My stepdaughter had this steak which she enjoyed and she even liked the beets which is more than I can say. I tried a beet, because that’s what I do – I just keep trying them because everyone tells me how great they are, they just have to be prepared right, blah blah blah. Every time I try them though they taste the same – like acrid dirt. Sort of like chard and coffee in a frightening blood-red orb. Nightmare!! Let’s move on to happier things!
Ahhh, dessert! If food is going to be blood red, it ought to be a warm strawberry raspberry tart with struesel topping and vanilla bean gelato. It was beautiful and intensely flavored and a perfect way to finish a lovely meal.
And then to really finish that lovely meal, a glass of port at a nice little pub doesn’t hurt either.

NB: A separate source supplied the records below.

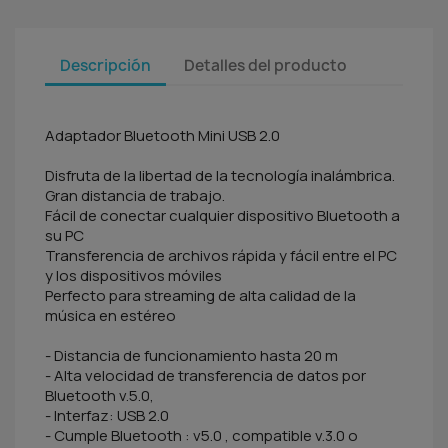
Descripción
Detalles del producto
Adaptador Bluetooth Mini USB 2.0
Disfruta de la libertad de la tecnología inalámbrica.
Gran distancia de trabajo.
Fácil de conectar cualquier dispositivo Bluetooth a
su PC
Transferencia de archivos rápida y fácil entre el PC
y los dispositivos móviles
Perfecto para streaming de alta calidad de la
música en estéreo
- Distancia de funcionamiento hasta 20 m
- Alta velocidad de transferencia de datos por
Bluetooth v.5.0,
- Interfaz: USB 2.0
- Cumple Bluetooth : v5.0 , compatible v.3.0 o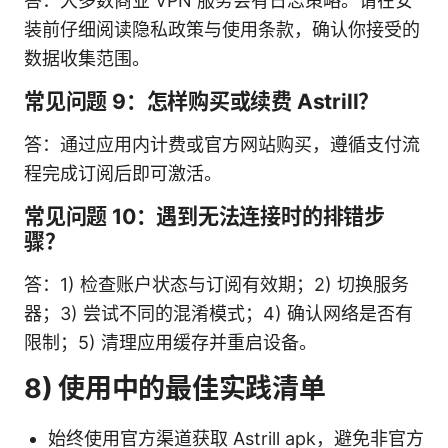
答：大多数商业 VPN 服务会有日志策略。请在安
装前仔细阅读隐私政策与使用条款，确认你接受的
数据收集范围。
常见问题 9：怎样购买或续费 Astrill？
答：通过应用内计费或官方网站购买，遵循支付流
程完成订阅后即可激活。
常见问题 10：遇到无法连接时的排错步
骤？
答：1) 检查账户状态与订阅有效期；2) 切换服务
器；3) 尝试不同的混淆模式；4) 确认网络是否有
限制；5) 清理应用缓存并重启设备。
8) 使用中的最佳实践清单
始终使用官方渠道获取 Astrill apk，避免非官方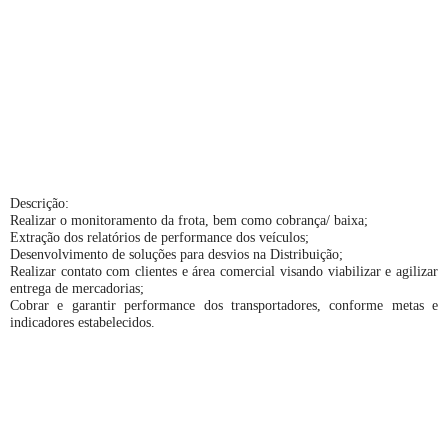
Descrição:
Realizar o monitoramento da frota, bem como cobrança/ baixa;
Extração dos relatórios de performance dos veículos;
Desenvolvimento de soluções para desvios na Distribuição;
Realizar contato com clientes e área comercial visando viabilizar e agilizar
entrega de mercadorias;
Cobrar e garantir performance dos transportadores, conforme metas e
indicadores estabelecidos.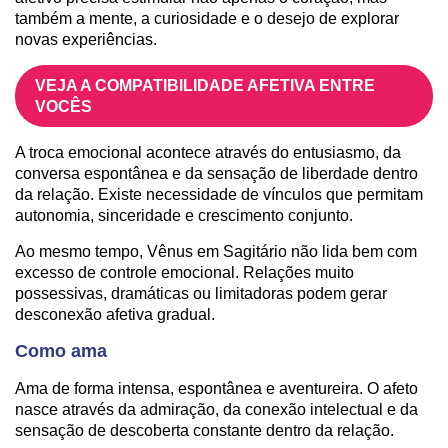
também a mente, a curiosidade e o desejo de explorar
novas experiências.
VEJA A COMPATIBILIDADE AFETIVA ENTRE
VOCÊS
A troca emocional acontece através do entusiasmo, da
conversa espontânea e da sensação de liberdade dentro
da relação. Existe necessidade de vínculos que permitam
autonomia, sinceridade e crescimento conjunto.
Ao mesmo tempo, Vênus em Sagitário não lida bem com
excesso de controle emocional. Relações muito
possessivas, dramáticas ou limitadoras podem gerar
desconexão afetiva gradual.
Como ama
Ama de forma intensa, espontânea e aventureira. O afeto
nasce através da admiração, da conexão intelectual e da
sensação de descoberta constante dentro da relação.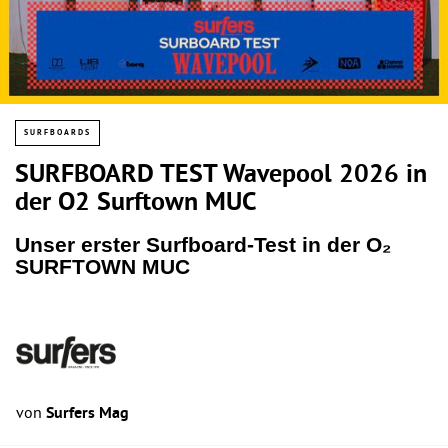
SURFBOARDS
SURFBOARD TEST Wavepool 2026 in
der O2 Surftown MUC
Unser erster Surfboard-Test in der O₂
SURFTOWN MUC
von
Surfers Mag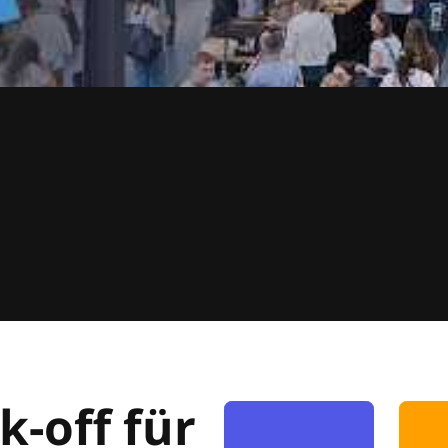
k-off für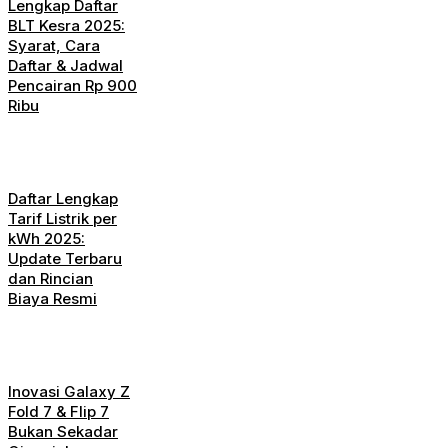
Lengkap Daftar
BLT Kesra 2025:
Syarat, Cara
Daftar & Jadwal
Pencairan Rp 900
Ribu
Daftar Lengkap
Tarif Listrik per
kWh 2025:
Update Terbaru
dan Rincian
Biaya Resmi
Inovasi Galaxy Z
Fold 7 & Flip 7
Bukan Sekadar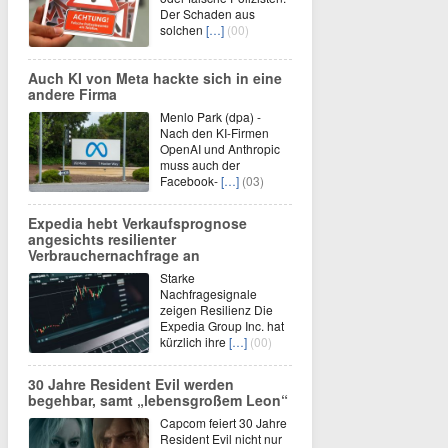
Der Schaden aus
solchen
[…]
(00)
Auch KI von Meta hackte sich in eine
andere Firma
Menlo Park (dpa) -
Nach den KI-Firmen
OpenAI und Anthropic
muss auch der
Facebook-
[…]
(03)
Expedia hebt Verkaufsprognose
angesichts resilienter
Verbrauchernachfrage an
Starke
Nachfragesignale
zeigen Resilienz Die
Expedia Group Inc. hat
kürzlich ihre
[…]
(00)
30 Jahre Resident Evil werden
begehbar, samt „lebensgroßem Leon“
Capcom feiert 30 Jahre
Resident Evil nicht nur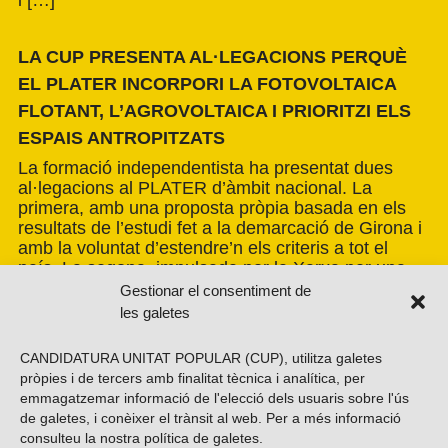
i […]
LA CUP PRESENTA AL·LEGACIONS PERQUÈ
EL PLATER INCORPORI LA FOTOVOLTAICA
FLOTANT, L’AGROVOLTAICA I PRIORITZI ELS
ESPAIS ANTROPITZATS
La formació independentista ha presentat dues
al·legacions al PLATER d’àmbit nacional. La
primera, amb una proposta pròpia basada en els
resultats de l’estudi fet a la demarcació de Girona i
amb la voluntat d’estendre’n els criteris a tot el
país. La segona, impulsada per la Xarxa per una
Transició Energètica Justa, de caràcter més global.
Gestionar el consentiment de
les galetes
CANDIDATURA UNITAT POPULAR (CUP), utilitza galetes
pròpies i de tercers amb finalitat tècnica i analítica, per
emmagatzemar informació de l'elecció dels usuaris sobre l'ús
de galetes, i conèixer el trànsit al web. Per a més informació
consulteu la nostra
política de galetes
.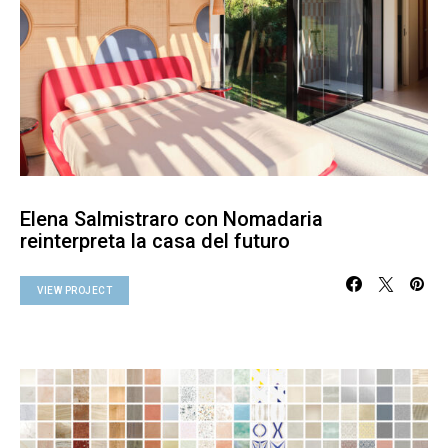
Elena Salmistraro con Nomadaria
reinterpreta la casa del futuro
VIEW PROJECT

We dined in for the rest of the week with mostly just vacation staples – red hot dogs, burgers, grilled chicken, steak and of course a big fat lobster, best eaten in private without goofy plastic bibs. It was a lovely week with great beach weather and just a little rain and I can’t believe it is over already. At least I still have my pictures to enjoy!
p.s. – It may or may not have been KillerCoconut herself who complained about the Ozzie pictures on my food blog. I’ll never tell.